GoDaddy Up For Auction 191
An anonymous reader writes "GoDaddy.com, the closely held website that registers Internet domain names, has put itself up for sale in an auction that could fetch more than $1 billion, people familiar with the matter said. The company, which currently has more than 43 million domains under management, is well known for its edgy advertising, including Super Bowl commercials and ads featuring different 'Go Daddy Girls,' including racing car driver Danica Patrick."
Re:Network Solutions redux (Score:3, Informative)
If all their customers renew their domain for just one more year, that's already almost $500,000,000 in revenue right there, just on repeat business, and that's nothing to say about SSL certificates, hosting, or any of their other products. $1,000,000,000 is a pretty good deal for a company that almost certainly makes at least that per year.
Re:Network Solutions redux (Score:3, Informative)
Yes, but a reasonable first approximation for the market value of a company is their annual revenue.
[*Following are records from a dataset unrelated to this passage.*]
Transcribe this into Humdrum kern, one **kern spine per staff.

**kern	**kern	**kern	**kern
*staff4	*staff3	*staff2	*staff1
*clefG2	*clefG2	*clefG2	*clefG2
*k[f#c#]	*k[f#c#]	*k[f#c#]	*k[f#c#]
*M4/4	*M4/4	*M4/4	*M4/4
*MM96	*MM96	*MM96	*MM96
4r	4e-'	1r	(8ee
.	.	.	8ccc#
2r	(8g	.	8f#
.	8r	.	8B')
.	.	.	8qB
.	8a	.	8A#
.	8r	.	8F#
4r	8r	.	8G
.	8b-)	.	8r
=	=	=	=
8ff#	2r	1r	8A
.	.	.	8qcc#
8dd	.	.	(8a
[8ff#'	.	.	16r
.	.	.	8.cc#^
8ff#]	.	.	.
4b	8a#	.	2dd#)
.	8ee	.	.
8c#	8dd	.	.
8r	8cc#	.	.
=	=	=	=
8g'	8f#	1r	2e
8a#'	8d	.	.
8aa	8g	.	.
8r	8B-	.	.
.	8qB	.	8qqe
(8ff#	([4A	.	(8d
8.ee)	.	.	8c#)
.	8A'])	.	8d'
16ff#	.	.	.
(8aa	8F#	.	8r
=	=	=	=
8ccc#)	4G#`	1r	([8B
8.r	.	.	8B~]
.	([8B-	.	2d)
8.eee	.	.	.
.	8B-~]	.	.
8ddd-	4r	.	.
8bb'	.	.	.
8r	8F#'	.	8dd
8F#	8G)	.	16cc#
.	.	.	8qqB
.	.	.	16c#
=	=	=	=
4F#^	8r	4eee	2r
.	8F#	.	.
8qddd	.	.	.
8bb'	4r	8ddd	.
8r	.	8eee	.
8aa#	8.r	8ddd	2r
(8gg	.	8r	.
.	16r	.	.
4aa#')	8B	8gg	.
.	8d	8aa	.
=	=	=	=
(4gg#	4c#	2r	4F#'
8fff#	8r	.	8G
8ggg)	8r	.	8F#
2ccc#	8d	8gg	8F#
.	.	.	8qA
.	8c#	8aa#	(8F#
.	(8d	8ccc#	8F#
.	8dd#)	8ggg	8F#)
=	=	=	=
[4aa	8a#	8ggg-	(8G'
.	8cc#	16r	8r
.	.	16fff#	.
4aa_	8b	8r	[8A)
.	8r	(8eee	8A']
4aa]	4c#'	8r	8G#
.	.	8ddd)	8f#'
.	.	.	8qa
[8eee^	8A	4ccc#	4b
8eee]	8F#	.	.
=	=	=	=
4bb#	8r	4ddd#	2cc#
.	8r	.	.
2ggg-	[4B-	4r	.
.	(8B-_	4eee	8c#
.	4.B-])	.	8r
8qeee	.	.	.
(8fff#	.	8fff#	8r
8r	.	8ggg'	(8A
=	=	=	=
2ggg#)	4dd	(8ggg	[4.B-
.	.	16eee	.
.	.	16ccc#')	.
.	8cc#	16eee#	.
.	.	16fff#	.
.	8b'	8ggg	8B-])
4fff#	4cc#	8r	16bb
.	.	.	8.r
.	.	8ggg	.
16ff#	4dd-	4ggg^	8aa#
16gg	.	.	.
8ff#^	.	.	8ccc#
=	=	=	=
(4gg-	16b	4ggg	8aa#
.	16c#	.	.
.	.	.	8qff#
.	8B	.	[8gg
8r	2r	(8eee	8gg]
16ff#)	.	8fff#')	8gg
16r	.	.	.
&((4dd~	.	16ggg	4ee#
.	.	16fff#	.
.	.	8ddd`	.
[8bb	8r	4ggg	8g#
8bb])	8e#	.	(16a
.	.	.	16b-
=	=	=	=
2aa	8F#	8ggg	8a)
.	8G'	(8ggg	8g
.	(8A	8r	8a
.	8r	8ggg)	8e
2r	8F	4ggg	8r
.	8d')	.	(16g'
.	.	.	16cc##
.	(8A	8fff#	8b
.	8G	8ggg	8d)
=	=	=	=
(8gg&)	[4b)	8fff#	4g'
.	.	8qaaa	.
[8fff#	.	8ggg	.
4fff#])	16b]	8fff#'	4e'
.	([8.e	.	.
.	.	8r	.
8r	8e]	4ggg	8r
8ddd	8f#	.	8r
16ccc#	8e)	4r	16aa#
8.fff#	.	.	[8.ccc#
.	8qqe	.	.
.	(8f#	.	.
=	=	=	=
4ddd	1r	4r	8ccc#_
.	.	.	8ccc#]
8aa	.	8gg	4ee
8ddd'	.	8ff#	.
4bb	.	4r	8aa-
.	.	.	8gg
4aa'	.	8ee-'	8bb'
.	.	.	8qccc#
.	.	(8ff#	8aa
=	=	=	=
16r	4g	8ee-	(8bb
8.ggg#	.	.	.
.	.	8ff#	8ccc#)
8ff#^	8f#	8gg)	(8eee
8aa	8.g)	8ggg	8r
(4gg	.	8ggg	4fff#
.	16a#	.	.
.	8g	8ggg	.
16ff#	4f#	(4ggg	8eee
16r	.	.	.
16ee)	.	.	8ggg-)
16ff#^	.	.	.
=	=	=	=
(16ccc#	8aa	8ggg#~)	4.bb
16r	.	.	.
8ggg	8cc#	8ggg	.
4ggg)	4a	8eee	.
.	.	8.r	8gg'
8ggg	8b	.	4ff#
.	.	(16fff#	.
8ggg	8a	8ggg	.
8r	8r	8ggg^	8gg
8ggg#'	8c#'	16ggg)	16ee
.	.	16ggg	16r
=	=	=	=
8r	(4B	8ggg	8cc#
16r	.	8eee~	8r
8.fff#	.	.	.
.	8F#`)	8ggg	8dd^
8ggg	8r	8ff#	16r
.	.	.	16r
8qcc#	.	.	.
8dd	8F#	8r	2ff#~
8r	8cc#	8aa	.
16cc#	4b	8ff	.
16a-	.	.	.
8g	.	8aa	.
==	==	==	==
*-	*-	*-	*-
After that other considerations may increase or reduce that value.
Re:This Is Why Privately-Owned Registrars Are Bad (Score:3, Informative)
Good to hold long term but no instant bump of growth.
Re:Oh... (Score:3, Informative)
also it's privately held so there isn't anything to pump.
Re:This Is Why Privately-Owned Registrars Are Bad (Score:2, Informative)
Re:Oh... (Score:5, Informative)
No, it's more like buying a shiny new house, smashing down walls for 13 years, and trying to foist it off onto a naive buyer.
GoDaddy is infamous. When someone posted MySpace passwords to a mailing list archived by seclists, MySpace complained and GoDaddy immediately shut down seclists.org with less than 1 minute's notice. They weren't even hosting the material, just the DNS record. GoDaddy's counsel said [alternet.org] "I think the fact that we gave him notice at all was pretty generous."
As covered on slashdot [slashdot.org] they also have a habit of coming up with reasons to suspend customers' accounts and not just terminating service but refusing to release the domain to a different registrar unless you pay exorbitant fees.
Also GoDaddy shut down [domainnamewire.com] some guy's personal website because they sent him an email to update his invalid email address in the whois information and he didn't reply to it. They didn't just shut down the domain, they sold it.
What kind of joke of a service provider complies with random complaints from non-customers against customers without court order?
Re:Could we see a WikiLeaks dump (Score:4, Informative)
Domain tasting (http://en.wikipedia.org/wiki/Domain_tasting) essentially doesn't exist now. Back in Aug 2009 15 million domains were being tasted per month. Currently it is down to less than 60,000.
Icann adopted a 20 cent charge for each domain that was tasted. Beyond that, a number of TLDs upped the charge to several dollars.
It went from a totally free way for companies to check the value of domains to being a very expensive way.
Re:Could we see a WikiLeaks dump (Score:4, Informative)
I've used all the big names and Moniker.com or Namecheap.com come out on top imho.
The control panel UI is "better" at Namecheap but Moniker's is just fine too. Customer service is good at both. Namecheap has coupons to get the cost down to $9, Moniker is flat-out $9 for a .com.
Note that all registrars need to upsell (figure profit on a domain registration is only around $1). These two are comfortably subtle about it.
Neither do the scummy 60-day lock-in that Godaddy relies upon (i.e. no transfers for 60 days for any registration and/or whois changes).
Lots more detailed reasons but I'll stop there.
Bottom line is that there really is no reason to use Netsol or Godaddy.
Re:Oh... (Score:5, Informative)
I briefly hosted a subdomain on GoDaddy.com. I dumped them because:
If someone had told me how much of a disaster GoDaddy was beforehand, I wouldn't have believed it. I would have thought, "There's no way anybody could be THAT incompetent." Einstein put it best when he said, "Two things are infinite: the universe and human stupidity, and I'm not sure about the universe."
Maybe I should start the bidding at a dollar.
Re:Could we see a WikiLeaks dump (Score:3, Informative)
accused?
you make it sound like there was some doubt that they did that.
When pricing a domain name for a friend I had to use a slightly altered domain name because after checking with the first registrar(godaddy in my first few tests) the domain would get locked in for (I think)72 hours so no other registrar could be used.
Essentially it locked people in to whatever service they checked the availability with first unless they were willing to arse around and wait for the registrars to unlock it.
It's shady as fuck and they seemed to have been forced to stop doing that since then.
Re:Oh... (Score:3, Informative)
I haven't used GoDaddy in almost 8 years. The stuff being talked about at nodaddy was enough to split my registrar and hosting up (I now use PairNIC, while more expensive has a better policy IMO, for my registrar). My web host is a free host (000webhost.com) so not much to brag on there (aside from a few neat features).